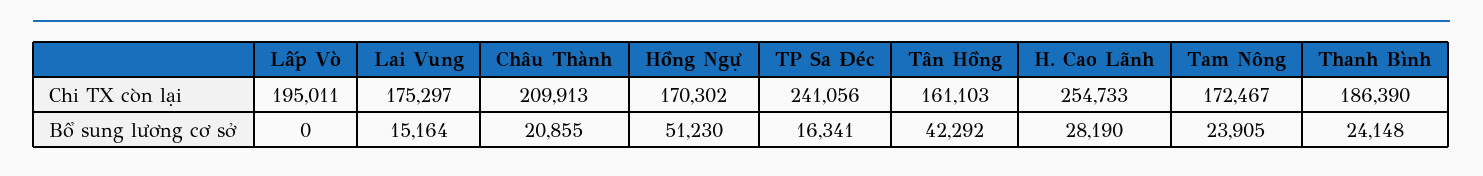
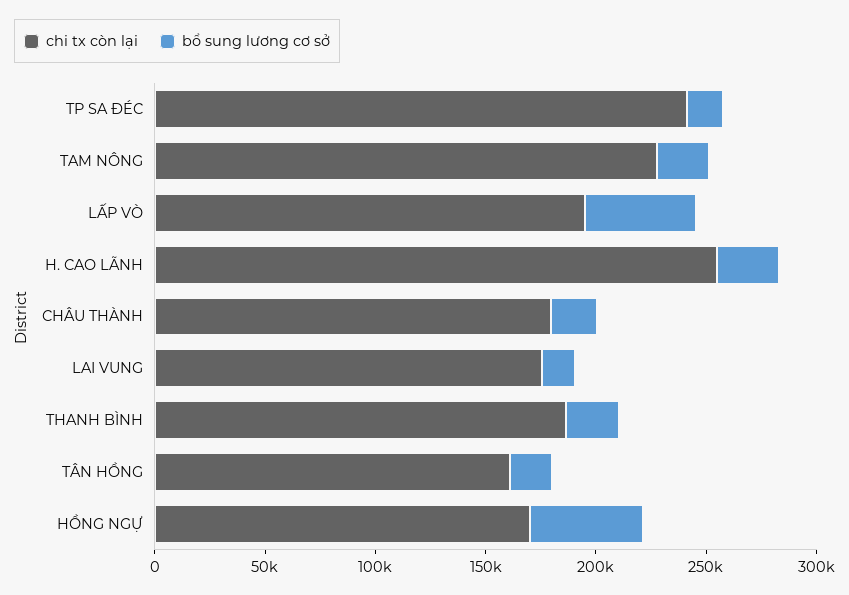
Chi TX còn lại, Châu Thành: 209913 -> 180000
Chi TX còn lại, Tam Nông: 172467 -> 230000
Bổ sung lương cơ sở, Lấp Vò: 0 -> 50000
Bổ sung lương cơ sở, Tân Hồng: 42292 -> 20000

==

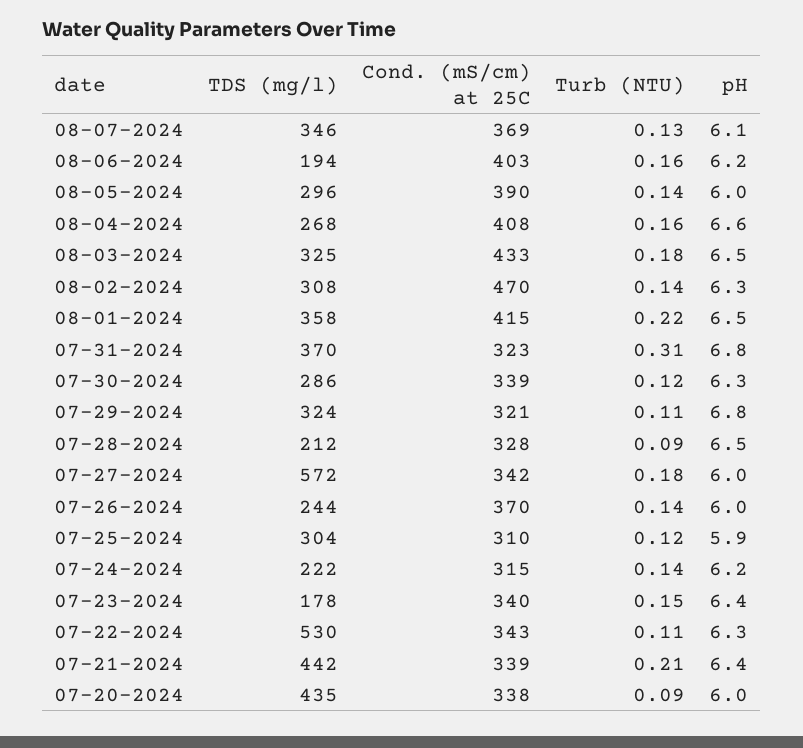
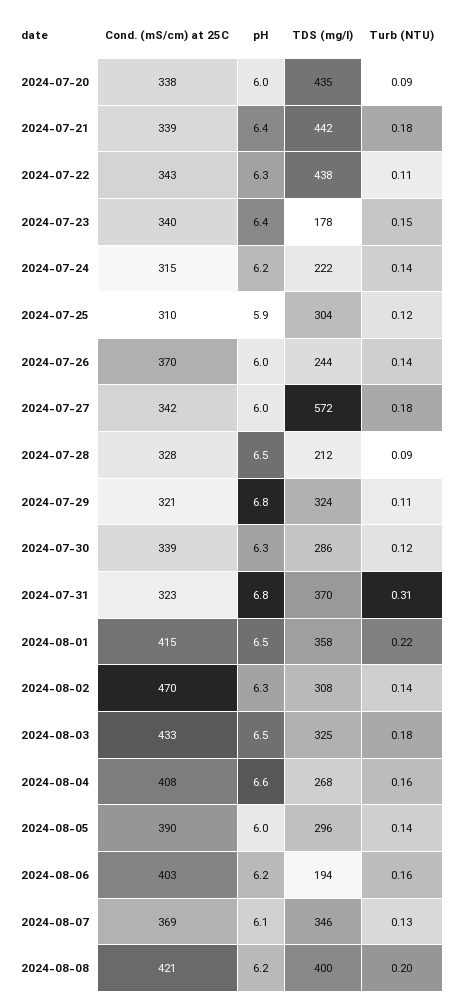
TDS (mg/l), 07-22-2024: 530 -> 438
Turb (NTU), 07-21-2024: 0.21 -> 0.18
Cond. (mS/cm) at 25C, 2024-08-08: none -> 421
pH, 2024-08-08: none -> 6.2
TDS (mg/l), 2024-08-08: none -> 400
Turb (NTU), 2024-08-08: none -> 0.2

• _DESCRIPTION OF THE TASK_:
From the records above, reproduce exactly the lines from the one with "Bổ sung lương cơ sở, Lấp Vò: 0 -> 50000" to the one with "Bổ sung lương cơ sở, Tân Hồng: 42292 -> 20000", both included, and no others.

• _RESPONSE TO THE TASK_:
Bổ sung lương cơ sở, Lấp Vò: 0 -> 50000
Bổ sung lương cơ sở, Tân Hồng: 42292 -> 20000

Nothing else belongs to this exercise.